EXERCISE DIRECTIONS: What needs reproducing is the run of lines in the data below starting at the line with "left shoulder: (725, 408)" and ending at the line with "right shoulder: (286, 179)", both ends included. Copy it exactly, without pictures, and add nothing.
___ SUPPLIED ENTRIES
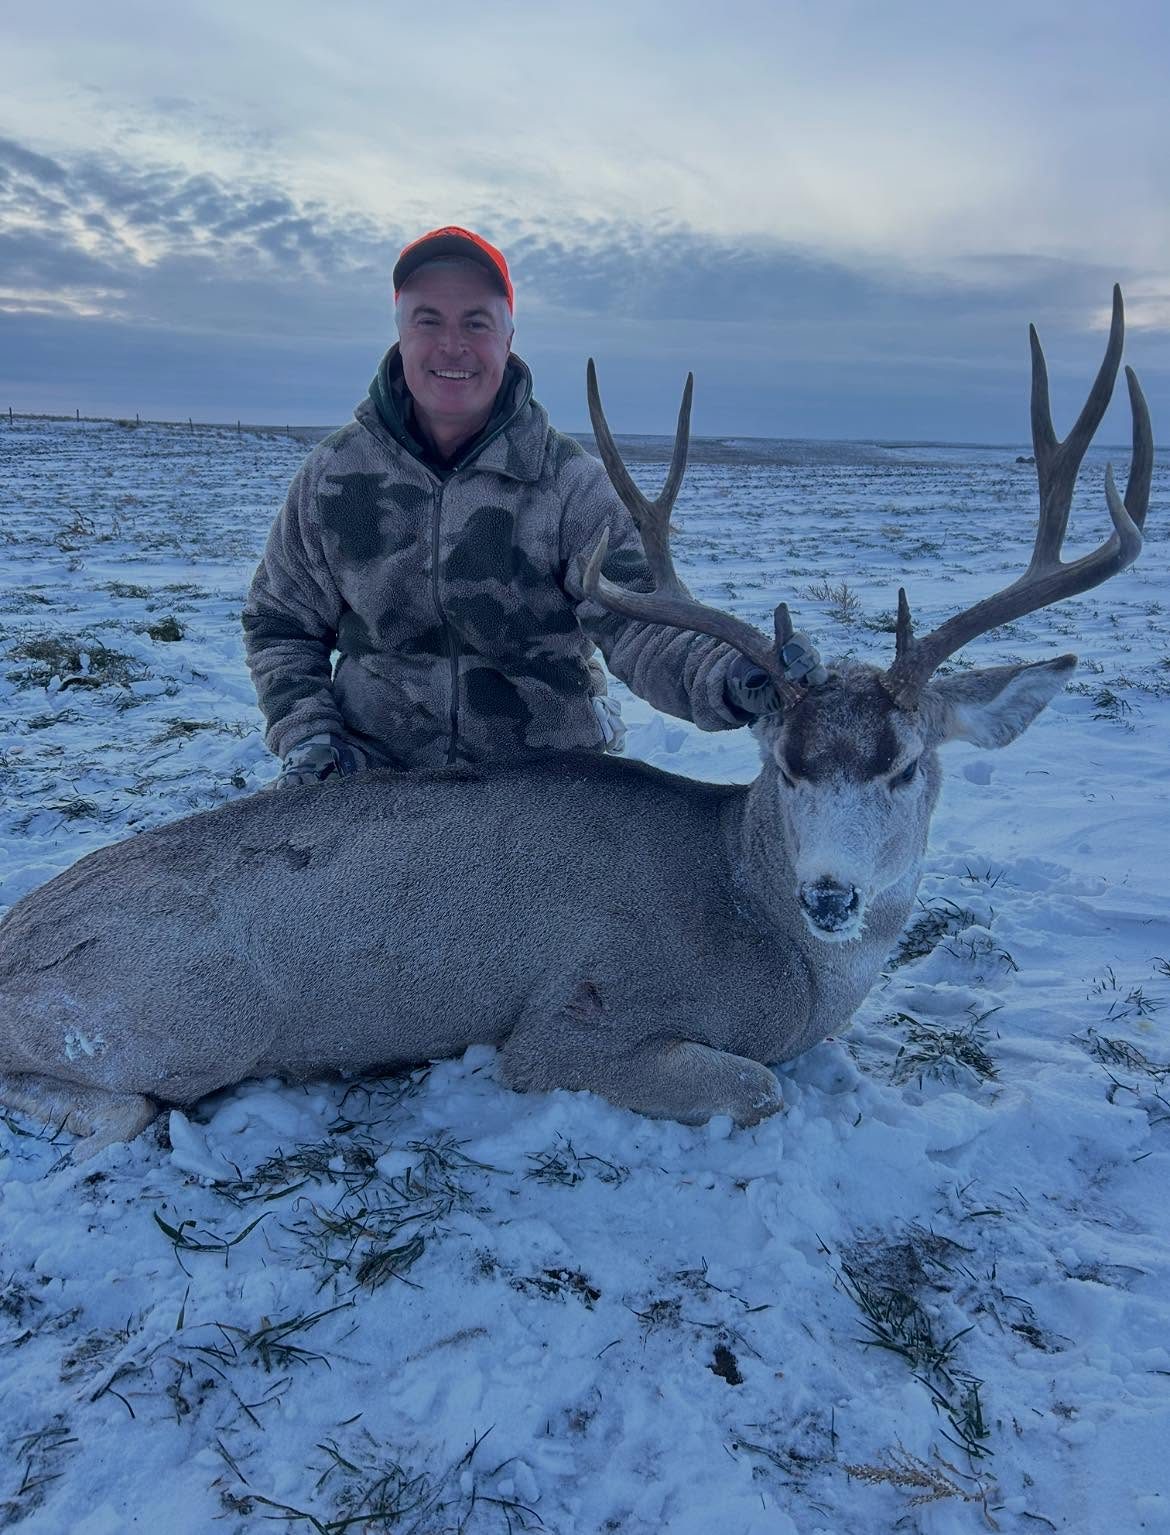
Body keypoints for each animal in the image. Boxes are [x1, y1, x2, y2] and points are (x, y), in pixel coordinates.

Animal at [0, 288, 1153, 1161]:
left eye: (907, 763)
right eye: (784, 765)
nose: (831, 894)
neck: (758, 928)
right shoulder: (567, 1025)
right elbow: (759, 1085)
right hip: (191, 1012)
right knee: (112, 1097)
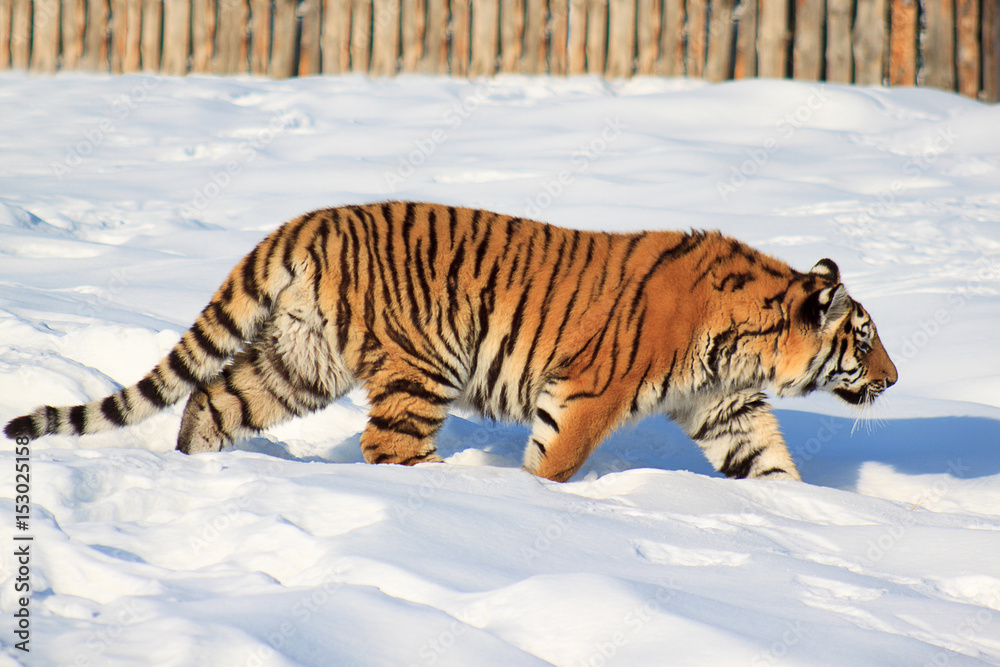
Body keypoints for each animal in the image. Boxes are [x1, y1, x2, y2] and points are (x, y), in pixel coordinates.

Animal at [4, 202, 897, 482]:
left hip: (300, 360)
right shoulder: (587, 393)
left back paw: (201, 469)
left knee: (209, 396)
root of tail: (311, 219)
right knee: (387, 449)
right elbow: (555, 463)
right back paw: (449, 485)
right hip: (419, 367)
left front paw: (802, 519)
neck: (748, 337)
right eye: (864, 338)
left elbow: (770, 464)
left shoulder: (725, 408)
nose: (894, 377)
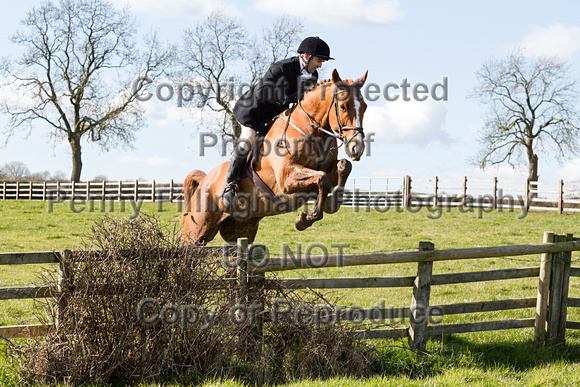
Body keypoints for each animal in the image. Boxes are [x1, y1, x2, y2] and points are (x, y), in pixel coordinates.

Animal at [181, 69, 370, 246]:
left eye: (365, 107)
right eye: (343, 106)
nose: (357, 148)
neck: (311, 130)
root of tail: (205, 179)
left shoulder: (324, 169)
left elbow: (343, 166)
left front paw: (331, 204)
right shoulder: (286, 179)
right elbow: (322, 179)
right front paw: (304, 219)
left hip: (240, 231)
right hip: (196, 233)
______
___ SUPPLIED ENTRIES
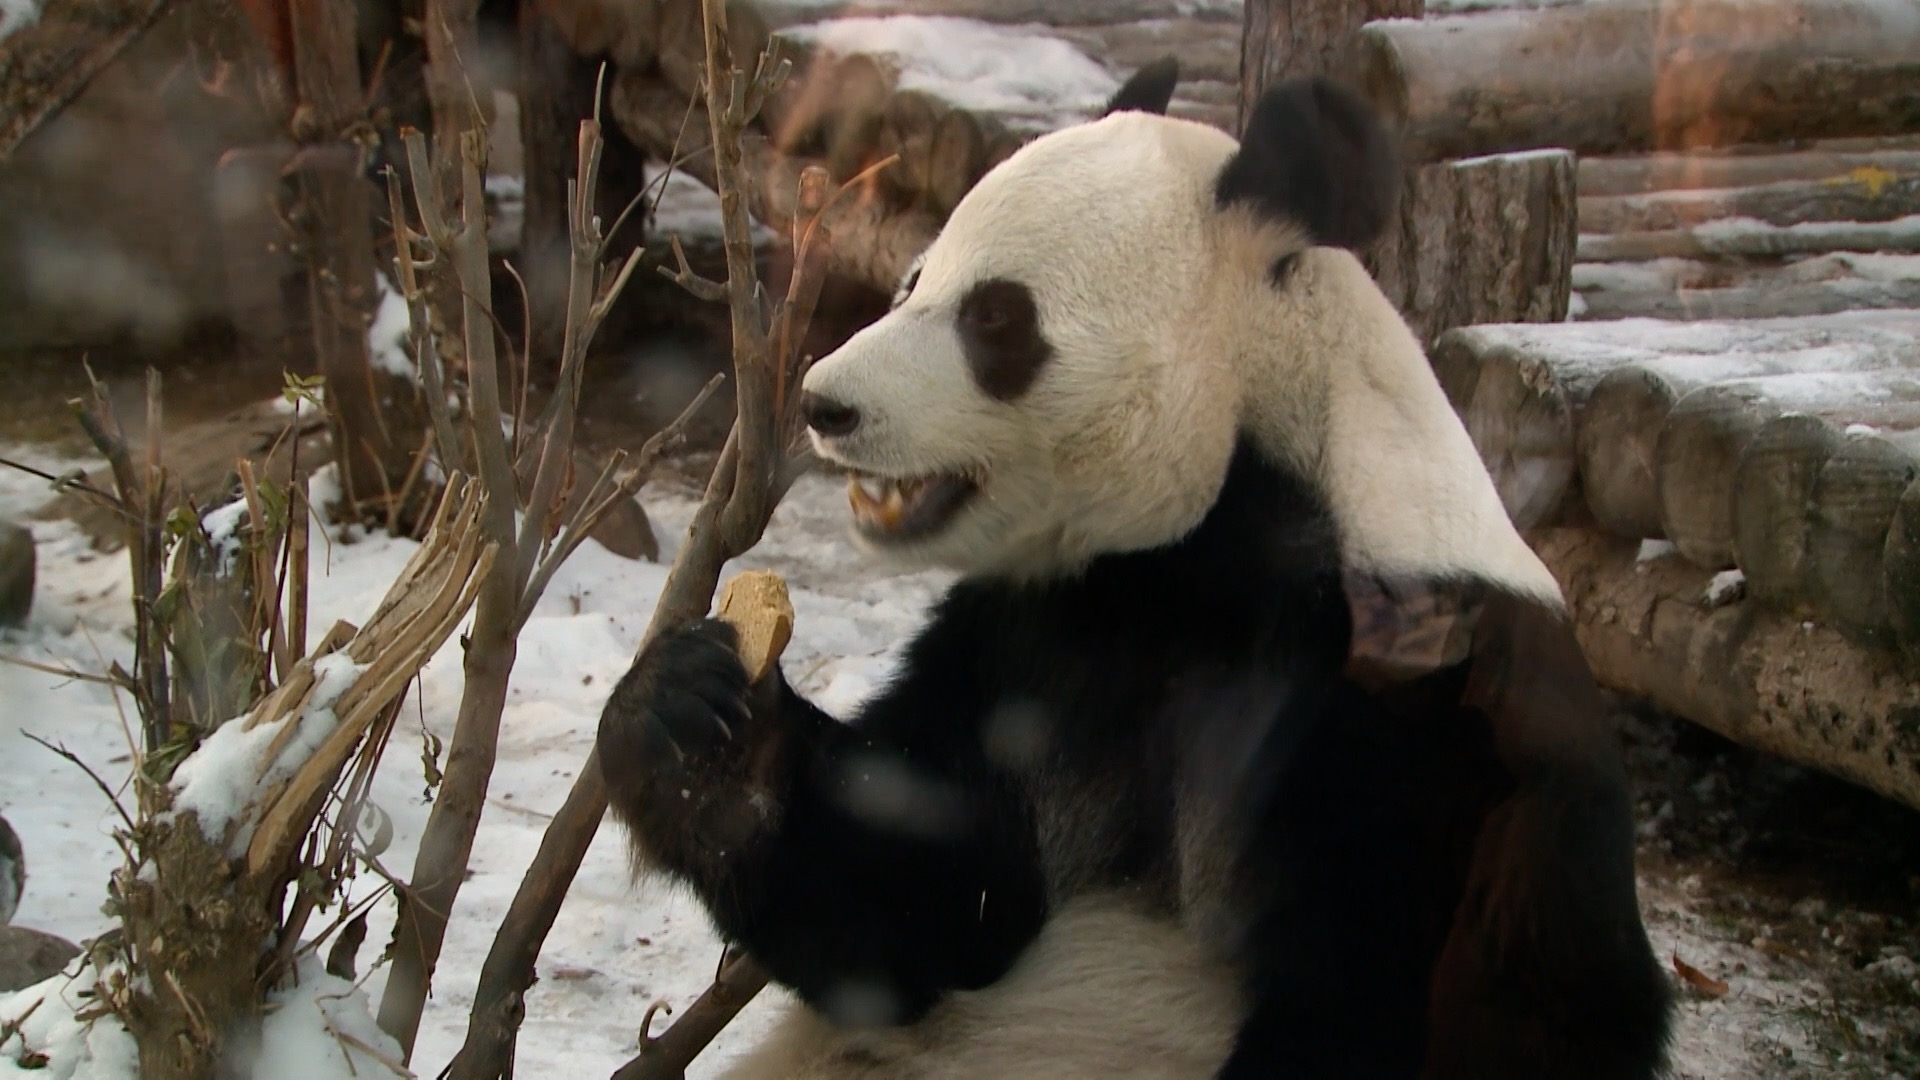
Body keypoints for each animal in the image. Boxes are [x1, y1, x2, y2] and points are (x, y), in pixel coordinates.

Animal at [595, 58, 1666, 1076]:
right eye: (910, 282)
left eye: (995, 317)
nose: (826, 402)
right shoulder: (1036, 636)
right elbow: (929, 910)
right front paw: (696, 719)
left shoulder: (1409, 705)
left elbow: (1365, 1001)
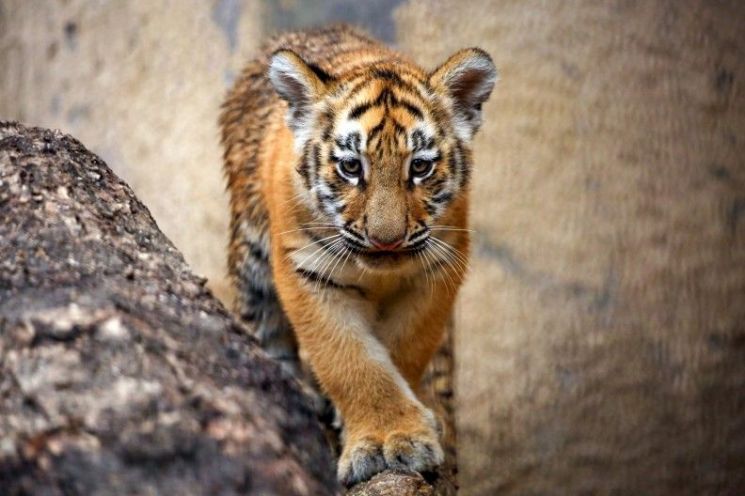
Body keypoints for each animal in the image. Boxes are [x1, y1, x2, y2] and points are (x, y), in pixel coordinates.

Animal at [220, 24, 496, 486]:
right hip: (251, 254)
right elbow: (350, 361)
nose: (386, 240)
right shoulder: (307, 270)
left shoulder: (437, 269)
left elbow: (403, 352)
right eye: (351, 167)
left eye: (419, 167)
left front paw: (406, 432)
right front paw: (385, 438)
______
EXERCISE ANSWER:
left shoulder: (725, 408)
nose: (894, 377)
Body keypoints for each animal in the image. Boxes are [x1, y1, x2, y2] and points are (x, y), in pixel coordinates.

Animal at [181, 69, 370, 246]:
left eye: (365, 107)
right eye: (343, 106)
nose: (357, 148)
neck: (311, 130)
root of tail: (205, 179)
left shoulder: (324, 169)
left elbow: (343, 166)
left front paw: (331, 204)
right shoulder: (286, 179)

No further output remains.